-Mr. Prathamesh Mallya, AVP- Research, Non-Agri Commodities and Currencies, Angel One Ltd
On Thursday, Spot Gold slipped over 1.4 percent to close at $1742.6 per ounce. While the US Central bank kept the policy unchanged in the recent meet, plans on withdrawing the economic support earlier than expected pressured Spot gold prices.
Federal Reserve Chair Jerome Powell stated that they might hike the interest rate in the coming year if the US economy continues to strengthen.
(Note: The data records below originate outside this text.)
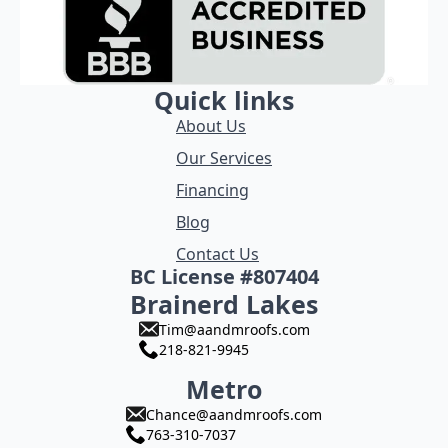
Quick links
About Us
Our Services
Financing
Blog
Contact Us
BC License #807404
Brainerd Lakes
Tim@aandmroofs.com
218-821-9945
Metro
Chance@aandmroofs.com
763-310-7037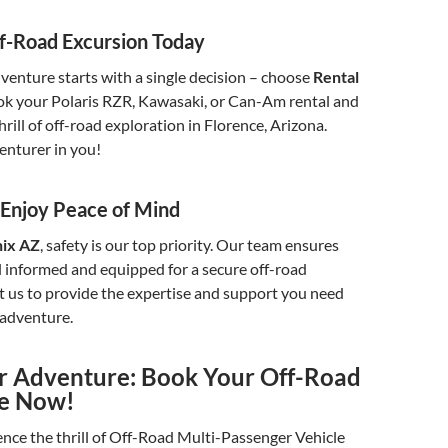
f-Road Excursion Today
venture starts with a single decision – choose
Rental
ok your Polaris RZR, Kawasaki, or Can-Am rental and
rill of off-road exploration in Florence, Arizona.
enturer in you!
: Enjoy Peace of Mind
nix AZ
, safety is our top priority. Our team ensures
l informed and equipped for a secure off-road
t us to provide the expertise and support you need
 adventure.
ur Adventure: Book Your Off-Road
ce Now!
nce the thrill of Off-Road Multi-Passenger Vehicle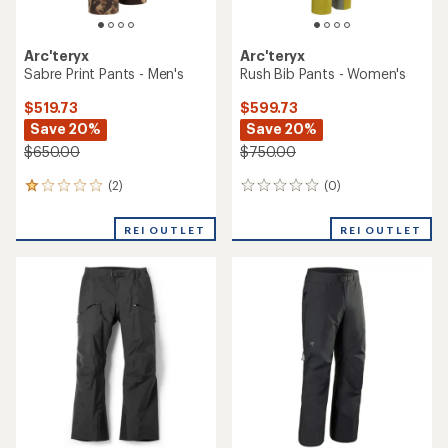
Arc'teryx
Arc'teryx
Sabre Print Pants - Men's
Rush Bib Pants - Women's
$519.73
$599.73
Save 20%
Save 20%
$650.00
$750.00
(2)
(0)
2
0
reviews
reviews
with
REI OUTLET
REI OUTLET
an
average
rating
of
1.0
out
of
5
stars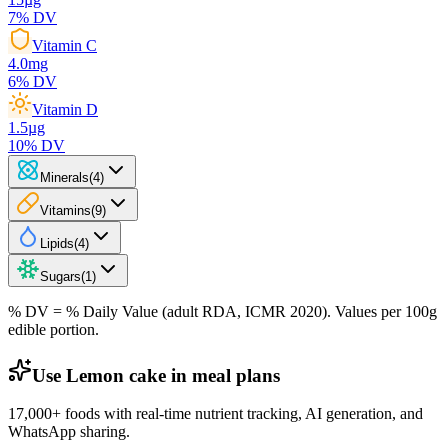
7
% DV
Vitamin C
4.0
mg
6
% DV
Vitamin D
1.5
µg
10
% DV
Minerals
(
4
)
Vitamins
(
9
)
Lipids
(
4
)
Sugars
(
1
)
% DV = % Daily Value (adult RDA, ICMR 2020). Values
per 100g
edible portion.
Use Lemon cake in meal plans
17,000+ foods with real-time nutrient tracking, AI generation, and
WhatsApp sharing.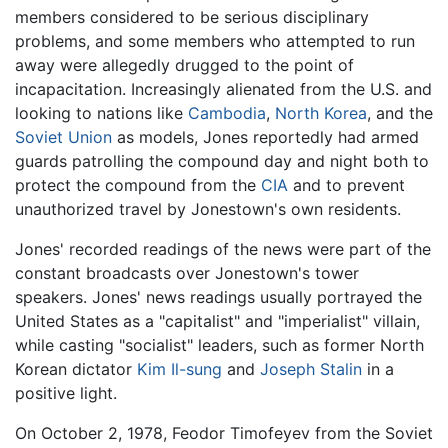
members considered to be serious disciplinary
problems, and some members who attempted to run
away were allegedly drugged to the point of
incapacitation. Increasingly alienated from the U.S. and
looking to nations like
Cambodia
,
North Korea
, and the
Soviet Union
as models, Jones reportedly had armed
guards patrolling the compound day and night both to
protect the compound from the
CIA
and to prevent
unauthorized travel by Jonestown's own residents.
Jones' recorded readings of the news were part of the
constant broadcasts over Jonestown's tower
speakers. Jones' news readings usually portrayed the
United States as a "capitalist" and "imperialist" villain,
while casting "socialist" leaders, such as former North
Korean dictator
Kim Il-sung
and
Joseph Stalin
in a
positive light.
On October 2, 1978, Feodor Timofeyev from the Soviet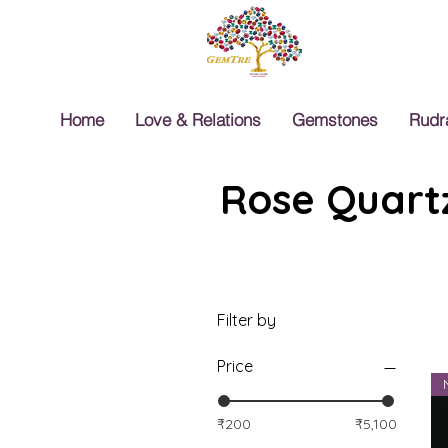
Home
Love & Relations
Gemstones
Rudr
Rose Quartz
Filter by
Price
₹200
₹5,100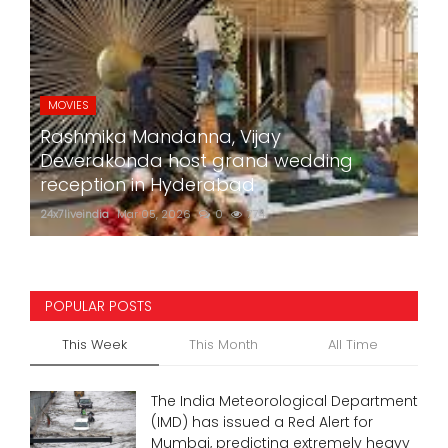
MOVIES
Rashmika Mandanna, Vijay
Deverakonda host grand wedding
reception in Hyderabad
24x7liveindia
Mar 05, 2026
0
774
POPULAR POSTS
This Week
This Month
All Time
The India Meteorological Department
(IMD) has issued a Red Alert for
Mumbai, predicting extremely heavy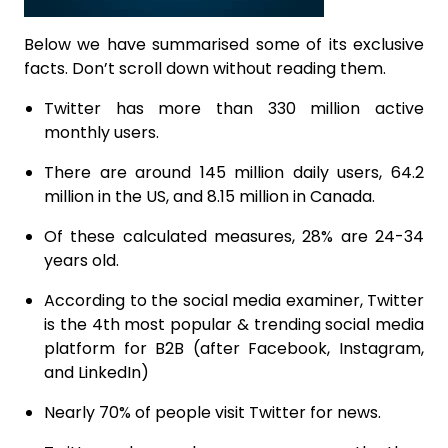
Below we have summarised some of its exclusive
facts. Don’t scroll down without reading them.
Twitter has more than 330 million active
monthly users.
There are around 145 million daily users, 64.2
million in the US, and 8.15 million in Canada.
Of these calculated measures, 28% are 24-34
years old.
According to the social media examiner, Twitter
is the 4th most popular & trending social media
platform for B2B (after Facebook, Instagram,
and LinkedIn)
Nearly 70% of people visit Twitter for news.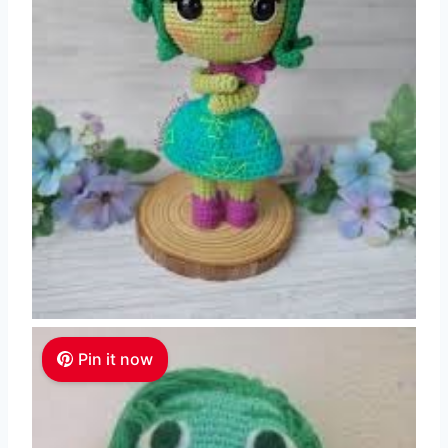
Pin it now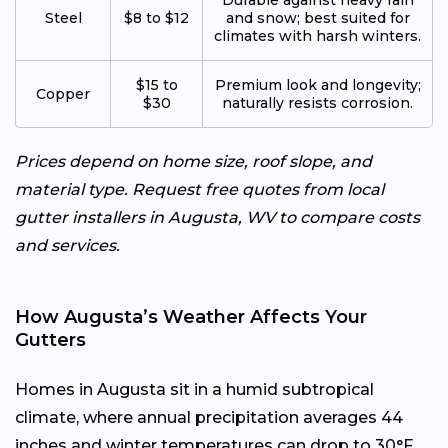
Steel
$8 to $12
and snow; best suited for
climates with harsh winters.
$15 to
Premium look and longevity;
Copper
$30
naturally resists corrosion.
Prices depend on home size, roof slope, and
material type. Request free quotes from local
gutter installers in Augusta, WV to compare costs
and services.
How Augusta’s Weather Affects Your
Gutters
Homes in Augusta sit in a humid subtropical
climate, where annual precipitation averages 44
inches and winter temperatures can drop to 30°F.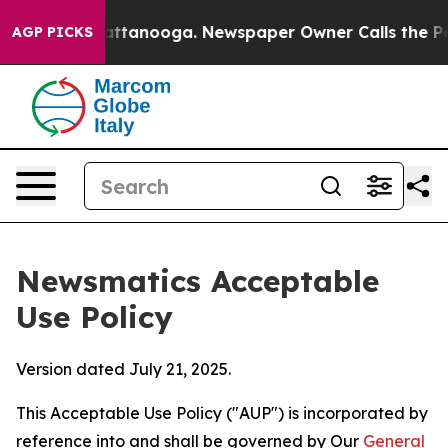
 in Chattanooga. Newspaper Owner Calls the People A
AGP PICKS
Newsmatics Acceptable
Use Policy
Version dated July 21, 2025.
This Acceptable Use Policy ("AUP") is incorporated by
reference into and shall be governed by Our
General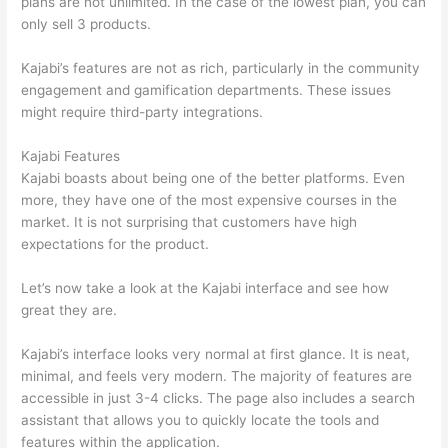
plans are not unlimited. In the case of the lowest plan, you can
only sell 3 products.
Kajabi’s features are not as rich, particularly in the community
engagement and gamification departments. These issues
might require third-party integrations.
Kajabi Features
Kajabi boasts about being one of the better platforms. Even
more, they have one of the most expensive courses in the
market. It is not surprising that customers have high
expectations for the product.
Thinkific vs Accessally
Let’s now take a look at the Kajabi interface and see how
great they are.
Kajabi’s interface looks very normal at first glance. It is neat,
minimal, and feels very modern. The majority of features are
accessible in just 3-4 clicks. The page also includes a search
assistant that allows you to quickly locate the tools and
features within the application.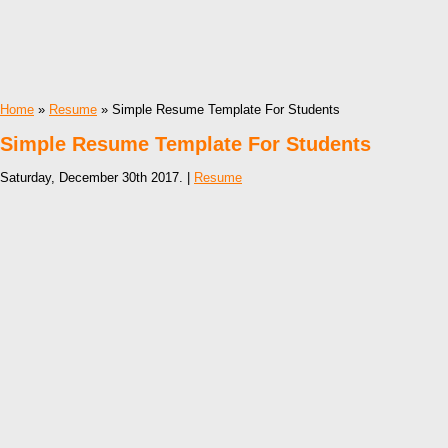
Home
»
Resume
» Simple Resume Template For Students
Simple Resume Template For Students
Saturday, December 30th 2017. |
Resume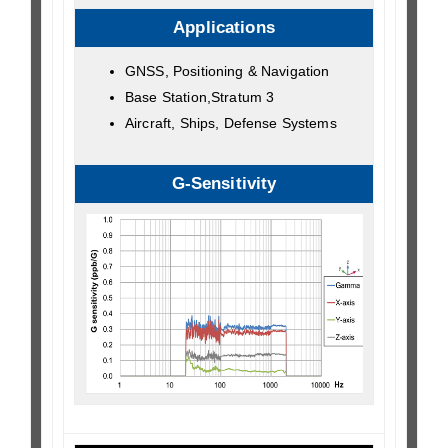
Applications
GNSS, Positioning & Navigation
Base Station,Stratum 3
Aircraft, Ships, Defense Systems
G-Sensitivity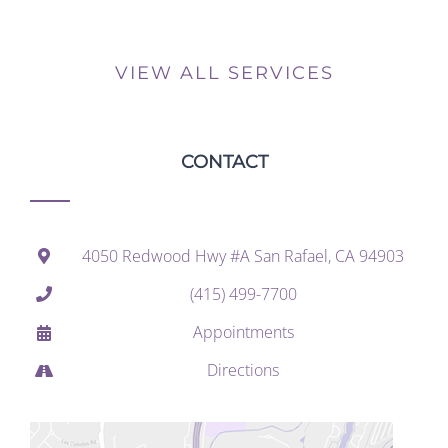
VIEW ALL SERVICES
CONTACT
4050 Redwood Hwy #A San Rafael, CA 94903
(415) 499-7700
Appointments
Directions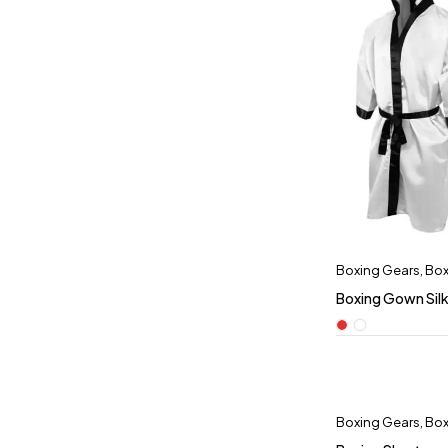
Boxing Gears
,
Box
Boxing Gown Sil
Boxing Gears
,
Box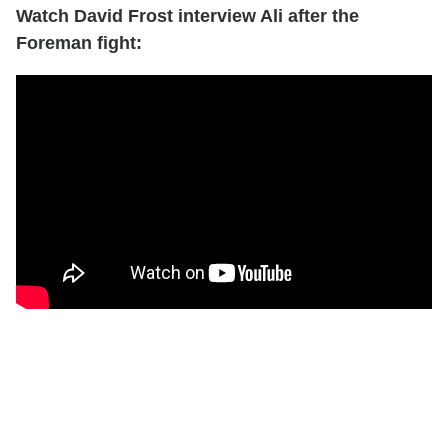
Watch David Frost interview Ali after the
Foreman fight: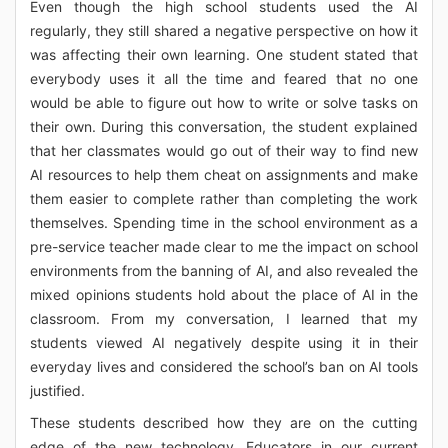
Even though the high school students used the AI
regularly, they still shared a negative perspective on how it
was affecting their own learning. One student stated that
everybody uses it all the time and feared that no one
would be able to figure out how to write or solve tasks on
their own. During this conversation, the student explained
that her classmates would go out of their way to find new
AI resources to help them cheat on assignments and make
them easier to complete rather than completing the work
themselves. Spending time in the school environment as a
pre-service teacher made clear to me the impact on school
environments from the banning of AI, and also revealed the
mixed opinions students hold about the place of AI in the
classroom. From my conversation, I learned that my
students viewed AI negatively despite using it in their
everyday lives and considered the school’s ban on AI tools
justified.
These students described how they are on the cutting
edge of the new technology. Educators in our current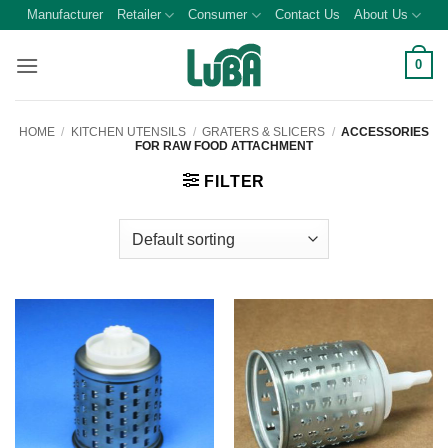
Skip
Manufacturer
Retailer
Consumer
Contact Us
About Us
to
content
0
HOME
/
KITCHEN UTENSILS
/
GRATERS & SLICERS
/
ACCESSORIES
FOR RAW FOOD ATTACHMENT
FILTER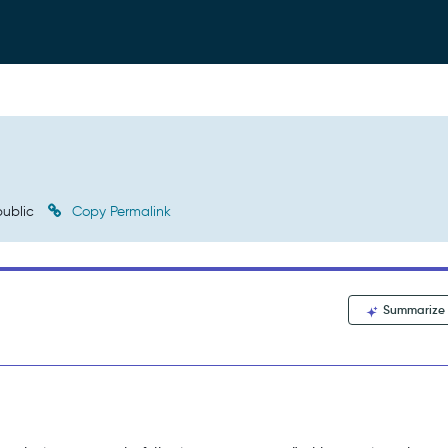
ublic
Copy Permalink
Summarize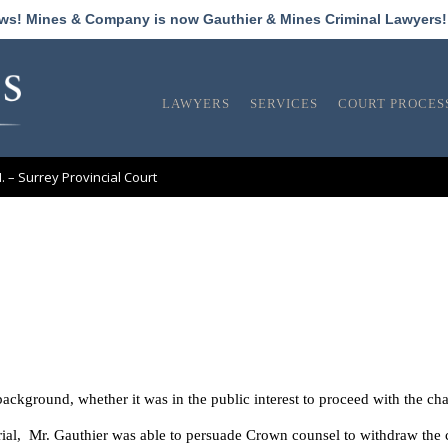
ews! Mines & Company is now Gauthier & Mines Criminal Lawyers
LAWYERS
SERVICES
COURT PROCES
M. – Surrey Provincial Court
background, whether it was in the public interest to proceed with the ch
rial, Mr. Gauthier was able to persuade Crown counsel to withdraw the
An increase in interest rate will increase the opportunity cost of holding the non-interest-bearing bullion
The fall in Gold was limited as unexpected increase in the number of Americans claiming for unemployment benefits weighed on the US Dollar.
Gold also felt some pressure after worries over the impact of China’s property developer Evergrande’s debt crisis on the global economy eased after the group said it would pay some bond interest due.
While US FED kept the policy unchanged, hints towards a hawkish approach in the months ahead might continue to weigh on Gold prices.
On Thursday, WTI Crude gained about 1.5 percent to close at $73.3 per barrel as tighter supply worries, depleting US Crude inventories and boost in demand for riskier assets underpinned Crude oil prices.
Revival in markets risk appetite and a weaker US Dollar underpinned Oil prices despite prospects of a hawkish approach by the US Federal Reserve in the months ahead.
As per reports from the Energy Information Administration, US Crude inventories dipped by 3.5 million barrels in the week ending on 17th September’21, surpassing the market expectation of a 3.3-million-barrel drop.
Gradual resumption in the US refining activities after the two hurricanes which the US gulf coast led to the withdrawal in US Crude stocks. US Crude inventories are down to the lowest levels in about 3 years.
Sooner than expected tapering of the expansionary policy by US Central bank might weigh on Oil prices. However, tighter supplies and depleting US Crude stocks is expected to levy some support.
On Thursday, most industrial metals on the LME and MCX ended higher following a weaker US Dollar and easing worries over the Evergrande debt crisis. The Chinese property developer Evergrande Group stated that it would make interest repayments on its domestic-issued bond on the due dates.
The People’s Bank of China infusing more liquidity into the banking system in an attempt to avoid a credit crunch further supported market sentiments.
Also, worries of tighter supply chains and depleting inventories across exchanges amid prospects of increasing global demand underpinned the base metal prices.
However, hawkish comments by US Federal Reserve Chair Jerome Powell at the recent policy meet is expected to cloud the outlook for the entire pack.
As per data from the World Steel Association, Global Steel output dipped over 1.4 percent (yoy) last month as major producer China move to limit production activities in order to curb their emission levels.
On Thursday, LME Copper ended marginally` lower by 0.13 percent to close at $9273.5 per tonne as easing worries over default by Chinese property developer and boost in liquidity by China’s central bank underpinned Base metal prices.
Easing worries over Evergrande Crisis and worries of potential Shortage in the global markets might support industrial metal prices.